▶ What to work on:
Start at the line below containing "left elbow: (712, 315)" and stop at the line containing "left eye: (678, 132)". Repeat every line of that stretch exactly, and nothing outside it.

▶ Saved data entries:
--
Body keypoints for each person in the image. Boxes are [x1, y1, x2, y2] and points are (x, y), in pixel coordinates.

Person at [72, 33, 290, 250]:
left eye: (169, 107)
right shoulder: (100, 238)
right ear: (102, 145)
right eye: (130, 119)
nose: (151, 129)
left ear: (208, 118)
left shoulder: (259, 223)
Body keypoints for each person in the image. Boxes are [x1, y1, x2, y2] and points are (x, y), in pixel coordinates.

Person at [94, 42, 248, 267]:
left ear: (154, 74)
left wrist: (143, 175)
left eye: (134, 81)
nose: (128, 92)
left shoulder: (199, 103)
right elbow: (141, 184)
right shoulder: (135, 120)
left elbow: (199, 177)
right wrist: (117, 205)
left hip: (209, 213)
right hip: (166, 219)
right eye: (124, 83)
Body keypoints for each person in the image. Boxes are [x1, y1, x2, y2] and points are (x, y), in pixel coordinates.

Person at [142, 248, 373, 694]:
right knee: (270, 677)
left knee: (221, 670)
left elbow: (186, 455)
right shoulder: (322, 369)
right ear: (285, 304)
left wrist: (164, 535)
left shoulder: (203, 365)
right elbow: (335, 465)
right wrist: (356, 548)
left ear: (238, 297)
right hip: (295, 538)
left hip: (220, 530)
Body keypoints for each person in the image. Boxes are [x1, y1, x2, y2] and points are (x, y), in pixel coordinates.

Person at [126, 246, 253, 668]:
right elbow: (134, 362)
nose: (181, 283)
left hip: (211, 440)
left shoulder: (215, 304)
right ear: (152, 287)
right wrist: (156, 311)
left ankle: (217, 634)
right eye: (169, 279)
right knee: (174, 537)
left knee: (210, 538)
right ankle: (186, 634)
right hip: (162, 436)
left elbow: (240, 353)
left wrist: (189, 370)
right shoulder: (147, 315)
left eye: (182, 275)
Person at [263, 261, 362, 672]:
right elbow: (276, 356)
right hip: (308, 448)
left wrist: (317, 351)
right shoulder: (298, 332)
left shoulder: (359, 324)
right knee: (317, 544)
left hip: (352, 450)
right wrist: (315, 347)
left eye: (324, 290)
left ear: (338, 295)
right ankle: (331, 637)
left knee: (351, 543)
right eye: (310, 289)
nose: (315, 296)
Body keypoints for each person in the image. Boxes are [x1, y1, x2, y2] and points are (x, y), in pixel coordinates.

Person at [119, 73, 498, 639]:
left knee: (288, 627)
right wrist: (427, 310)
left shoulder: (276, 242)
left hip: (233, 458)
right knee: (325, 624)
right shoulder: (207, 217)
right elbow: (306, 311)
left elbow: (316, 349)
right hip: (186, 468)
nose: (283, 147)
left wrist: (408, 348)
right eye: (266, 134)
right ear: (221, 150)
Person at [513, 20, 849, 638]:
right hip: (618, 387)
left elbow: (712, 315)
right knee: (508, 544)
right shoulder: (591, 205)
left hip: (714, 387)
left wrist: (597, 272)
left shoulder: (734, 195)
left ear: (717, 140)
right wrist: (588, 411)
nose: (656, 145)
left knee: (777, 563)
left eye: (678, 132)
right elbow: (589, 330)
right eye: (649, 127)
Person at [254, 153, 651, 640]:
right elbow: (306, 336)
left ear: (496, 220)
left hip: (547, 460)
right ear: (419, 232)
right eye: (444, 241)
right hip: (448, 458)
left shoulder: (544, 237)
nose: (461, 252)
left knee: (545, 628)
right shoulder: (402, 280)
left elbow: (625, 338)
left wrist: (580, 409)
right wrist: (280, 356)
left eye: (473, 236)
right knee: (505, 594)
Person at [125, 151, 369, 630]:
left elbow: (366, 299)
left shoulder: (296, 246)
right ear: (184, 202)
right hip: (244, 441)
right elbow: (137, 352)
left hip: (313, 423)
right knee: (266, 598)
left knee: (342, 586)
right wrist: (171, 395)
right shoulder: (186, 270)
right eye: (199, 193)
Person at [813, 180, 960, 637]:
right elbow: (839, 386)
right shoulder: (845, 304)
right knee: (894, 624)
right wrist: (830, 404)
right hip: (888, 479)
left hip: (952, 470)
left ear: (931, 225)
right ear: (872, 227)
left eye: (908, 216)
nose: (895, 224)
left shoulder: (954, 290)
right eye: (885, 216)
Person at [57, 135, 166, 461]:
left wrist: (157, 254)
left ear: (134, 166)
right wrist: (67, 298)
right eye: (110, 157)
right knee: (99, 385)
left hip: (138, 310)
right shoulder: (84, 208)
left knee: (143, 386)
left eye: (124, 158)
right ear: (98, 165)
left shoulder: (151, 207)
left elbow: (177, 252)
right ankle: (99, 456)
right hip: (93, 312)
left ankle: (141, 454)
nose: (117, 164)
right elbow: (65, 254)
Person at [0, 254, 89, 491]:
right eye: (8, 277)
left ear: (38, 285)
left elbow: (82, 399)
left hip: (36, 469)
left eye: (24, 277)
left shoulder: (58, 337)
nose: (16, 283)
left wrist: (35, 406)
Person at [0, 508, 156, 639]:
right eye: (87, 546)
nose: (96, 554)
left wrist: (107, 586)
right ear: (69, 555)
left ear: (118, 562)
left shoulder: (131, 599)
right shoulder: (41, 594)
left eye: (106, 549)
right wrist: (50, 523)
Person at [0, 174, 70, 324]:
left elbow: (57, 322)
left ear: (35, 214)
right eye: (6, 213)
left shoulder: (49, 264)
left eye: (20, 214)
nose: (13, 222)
--
▶ Answer space:
left elbow: (712, 315)
right knee: (508, 544)
right shoulder: (591, 205)
left hip: (714, 387)
left wrist: (597, 272)
left shoulder: (734, 195)
left ear: (717, 140)
right wrist: (588, 411)
nose: (656, 145)
left knee: (777, 563)
left eye: (678, 132)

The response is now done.